Il est impossible aujourd’hui de travailler sereinement sur des sujets
comme Bernard de Clairvaux et les Croisades, Robespierre et la Terreur,
Pétain et le régime de Vichy, Hitler et la Shoah, Lénine et octobre 1917,
mais aussi sur l’islam ou le colonialisme, l’esclavagisme ou la guerre
d’Algérie, sinon, plus récemment, sur la généalogie de l’Europe
maastrichienne – pour prendre quelques exemples chauds – sans libérer un
flot de morale moralisatrice.
La généalogie à laquelle Nietzsche invitait, et qui devrait être le fin mot de
l’histoire, de l’historien et de ses méthodes, n’a plus lieu d’être. À la place,
une autre notion de Nietzsche fait la loi : la moraline, autrement dit, un mot
qui renvoie à la morale et, par son suffixe, à une substance addictive,
toxique et excitante comme les amphétamines, la cocaïne, la nicotine, la
caféine, la théine, la théobromine, la codéine. La généalogie, qui est art de
chercher, trouver et signaler les sources, laisse place à la moraline, le
produit toxique qui contamine ces mêmes sources avec un manichéisme qui
oppose le bien et le mal, les bons et les méchants, le vrai et le faux, l’info et
l’intox, et ce sur le principe d’une opposition entre le diable et le Bon Dieu.

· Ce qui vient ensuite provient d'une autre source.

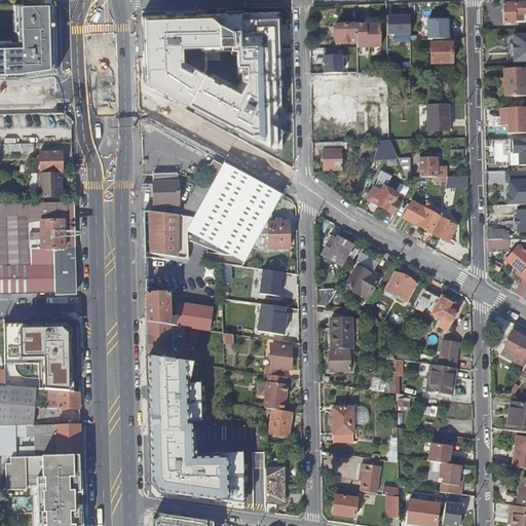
[(30,3),(15,3),(16,30),(19,30),(19,40),(13,41),(13,40),(0,40),(0,75),(6,75),(6,72),(11,71),(11,75),(21,75),(21,77),(59,70),(57,2),(30,3)]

Le pédagogisme a effacé l’histoire chronologique au profit d’une histoire
thématique anhistorique. Plus question de permettre à l’élève de se situer
dans le temps, donc dans l’espace, entre un passé qui l’a précédé, un présent
dans lequel il se trouve et un futur vers lequel il va. Jadis, une vaste fresque
ceinturait les salles de classe dans le sens des aiguilles d’une montre et
démarrait de l’homme des cavernes pour arriver à, prenons les références
du jour, la présidence d’Emmanuel Macron… Désormais, il faut être
anhistorique et cosmopolite : citoyen de la terre, donc du monde. Arrièrepetit-fils
de Lucy l’Africaine et futur grand-père du sujet transhumain.
Quand il n’y a plus d’histoire, le réel est produit par n’importe qui. Ce qui
est n’est pas parce qu’il est mais parce qu’il se trouve dit, montré, exposé.